Executed across a centreless composition of myriad tiny dots, and arranged in a pattern that seems at once regular and disjointed, Untitled (P63) is a work of mesmeric flatness and bold conceptual force. This work, previously held in the collection of Günther Förg, is a worthy example of Christopher Wool’s roller paintings; one of the series that has propelled his oeuvre to the very forefront of contemporary painting, and aptly demonstrates this artist’s unparalleled ability to engender a union between process and picture making.

Wool first used patterned paint rollers in 1986, after seeing them used on the stairwell of his apartment building. They were available in a variety of different patterns from any hardware store and Wool immediately recognised in them a readymade means of mechanical production, already imbued with a Pop orientated mentality. The aesthetic that these quotidian tools create, covering the ground in a repeating pattern with no fixed centre, no point of departure, and no harmonious resolution, creates a surface of captivating visual interest. Particularly in the present work, bedecked in swirling dots, the composition is designed to resist the viewer’s urge to hone in on a single passage and we are spurred into constantly scanning the panel. This effect was perhaps best described by the writer Gary Indiana: “Their decorative qualities are deceptions. The eye doesn’t linger in one place or rove over them registering choice bits, but locks into contact with the surface and freezes into a numbed stare.

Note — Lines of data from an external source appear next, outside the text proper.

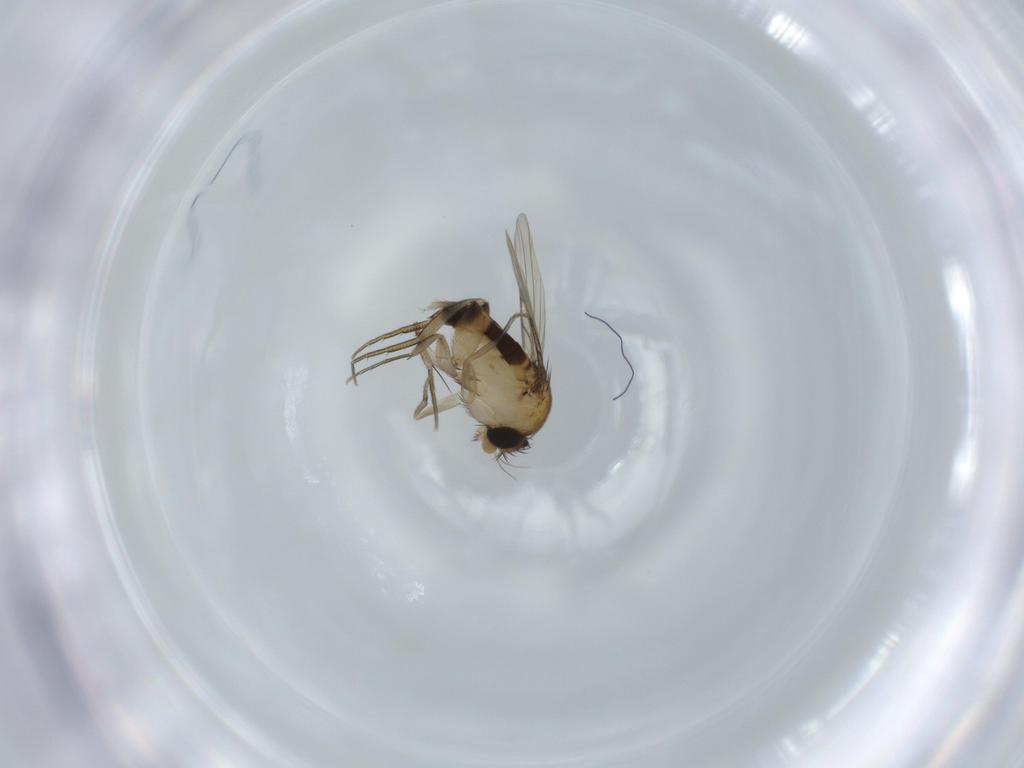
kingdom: Animalia
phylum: Arthropoda
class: Insecta
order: Diptera
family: Phoridae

They exercise an almost hideous power, like real mirrors of existence” (Gary Indiana, ‘Chronicle in Black and White’, The Village Voice, May 1987, p. 89).

Through this emphasis not on one element or area but rather on the entirety of the composition in homogenous flatness, we are reminded of the ‘allover’ approach of Abstract Expressionists like Jackson Pollock, who covered their canvases with profusions of paint not orientated to any centre or composition. Indeed, it is typical of Wool’s seditious style that he was able to load such rich art historical reference into such economical aesthetic forms, executed with such familiar every day tools. In the stark binary palette of black and white, we are reminded of the strict chromatic polarity of Franz Kline, who completed works with a similar sense of forceful directness. Meanwhile, in the formulation of a mechanical means of production, and the appropriation of a mark-making technique that had not yet been applied to the field of fine art, we are very much reminded of Andy Warhol and his silkscreen innovations of the early 1960s. Moreover, the present work also exemplifies the ways in which, at a time when the prevailing trend in painting was set by neo-expressionists and Transavanguardia movements, Wool struck out alongside German artists like Martin Kippenberger and Albert Oehlen, and dared to challenge the status quo of the medium from within.

The relationship between Wool’s three materials – aluminium, alkyd, and flashe paint – is somewhat violent but wholly symbiotic. Where the acidic alkyd literally burns and corrodes the metallic surface of the piece, the indelible flashe paint seeps into the aluminium, embedding itself within the ground with ineradicable permanence. The relationship between the paint and the surface thus gives the piece a sculptural physicality, while the corrosion caused by the acid adds a third dimension of depth to the work. In the end, each single dot is literally burnt into the aluminium, negating the implicit notion that the panel could be stripped and repurposed, and thus imbuing the work with an immense sense of permanence and stature. In Wool’s own words: “I often want a painting to feel like it is the result of a certain process… a process that was not simply that painting / picturing process of putting together a formalistically successful painting. I’ve made paintings that were ‘pictures’ created merely by the act / process of painting over a previous image” (Christopher Wool quoted in: Hans Werner Holzwarth, Ed., Christopher Wool, New York 2008, p. 160). Through the present process of chemical reaction, the work becomes an object in its own right, transcendent of any sense of representation or symbolism, and beholding meaning only unto itself.